To date, we have conducted 13 first-round 30 to 60-min cognitive interviews with participants from three opioid treatment programs (n = 6 opioid program leaders; n = 3 clinical supervisors; n = 4 front-line counselors). Data collection is ongoing and an additional five opioid treatment programs will be recruited to participate in the MBC2OTP study. Table 3 presents illustrative data gathered from the multi-level partners thus far to highlight how cognitive interviewing can be used to elucidate feedback on potential measure refinements as well as workflow administration.

Table 3 Illustrative multi-level partner feedback to inform revisions to a pragmatic measure and measure administration protocol for community opioid treatment programs

The interviews have identified specific items, instructions, and response options that may require modification to enhance clarity. Specifically, partners have suggested shortening items due to confusing clinical wording to enhance literacy, rephrasing instructions using simpler language, and including a mix of open-ended and multiple-choice response options. Additionally, interviews have identified questions that can likely be removed due to limited perceived utility, conceptual overlap with other items, and fit with counseling procedures at opioid treatment programs. Perhaps most valuably, the interviews conducted thus far have elucidated partner preferences regarding ideal measure administration procedures. Specific administration advice elicited by the interviews has included: administration of the measure prior to individual or group counseling sessions, review of the measure at the start of a clinical encounter to guide service provision, and use of paper and pencil to facilitate administration off-line or in group contexts. The interviews have also provided encouraging preliminary data that the measure is viewed as low burden to be pragmatic within the standard opioid treatment program workflow. Final decisions about which items to eliminate, add, or modify, as well as how to administer the measure in the usual opioid treatment program workflow, will be made once data collection is complete to ensure responsiveness to the elucidated feedback.

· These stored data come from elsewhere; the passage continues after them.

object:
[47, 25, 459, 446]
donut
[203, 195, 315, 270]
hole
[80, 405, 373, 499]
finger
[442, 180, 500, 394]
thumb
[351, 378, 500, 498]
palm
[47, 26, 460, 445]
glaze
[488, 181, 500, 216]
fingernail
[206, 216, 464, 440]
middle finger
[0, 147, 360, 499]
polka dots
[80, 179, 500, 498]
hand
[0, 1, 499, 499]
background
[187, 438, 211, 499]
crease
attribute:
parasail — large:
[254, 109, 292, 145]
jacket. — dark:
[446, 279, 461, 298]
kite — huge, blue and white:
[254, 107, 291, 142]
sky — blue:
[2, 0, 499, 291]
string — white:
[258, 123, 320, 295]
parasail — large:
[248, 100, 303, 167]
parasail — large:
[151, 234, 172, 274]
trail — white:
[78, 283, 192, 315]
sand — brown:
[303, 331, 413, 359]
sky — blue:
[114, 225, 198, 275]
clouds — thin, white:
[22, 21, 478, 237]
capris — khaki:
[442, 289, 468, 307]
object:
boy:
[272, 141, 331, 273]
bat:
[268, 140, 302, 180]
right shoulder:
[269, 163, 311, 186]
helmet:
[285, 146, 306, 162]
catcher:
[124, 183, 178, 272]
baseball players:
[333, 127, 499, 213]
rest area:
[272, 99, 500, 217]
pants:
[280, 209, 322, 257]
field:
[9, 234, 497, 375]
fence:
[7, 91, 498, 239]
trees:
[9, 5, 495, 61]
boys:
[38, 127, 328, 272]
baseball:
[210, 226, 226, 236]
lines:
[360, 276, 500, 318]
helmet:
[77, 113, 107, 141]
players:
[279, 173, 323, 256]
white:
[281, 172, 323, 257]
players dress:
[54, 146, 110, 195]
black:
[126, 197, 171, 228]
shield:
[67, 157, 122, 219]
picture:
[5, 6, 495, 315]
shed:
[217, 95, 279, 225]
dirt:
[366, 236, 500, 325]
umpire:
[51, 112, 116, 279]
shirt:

Reflections on use of cognitive interviewing

Methods to develop pragmatic measures are critical to advance implementation science [23]. As the field evolves, ensuring that partners share a common understanding of implementation constructs is essential to further the study of implementation strategies and outcomes [38]. Although cognitive interviews can be time and labor intensive, involving partners in measure development incorporates the perspectives of the end-users, which can increase measure relevancy, increase the buy-in of front-line staff and administrators, and optimize a measure’s fit within a specific organizational context. Additionally, while interviews elicit discrepant data on measure quality and fit, cognitive interviews allow researchers to qualitatively capture discrepant partner viewpoints. This increased buy-in may result in measures that are more pragmatic, easily implemented, and sustained in community-based settings.

Cognitive interviewing can facilitate a shared understanding between partners and measure developers of implementation constructs, which with time, can reduce the field’s reliance on home grown implementation measures developed for single use. We assert that using cognitive interviewing to engage partners is complementary to psychometric testing because it increases measure utility and, thus, urge implementation researchers to routinely adopt this method. We believe that cognitive interviewing has potential to improve the rigor of implementation measures and facilitate a greater common language for the field.

Measurement concerns in implementation science are among the most significant barriers to advancing the field. There is an immense need for pragmatic and psychometrically sound measures but there remains limited guidance on methods to develop these measures. We hope that the overview of the four-stage approach to cognitive interviewing provided in this manuscript, along with a case example of how these stages are actively being applied in an ongoing implementation study, can help to advance the development of pragmatic measures and address measurement issues in the field.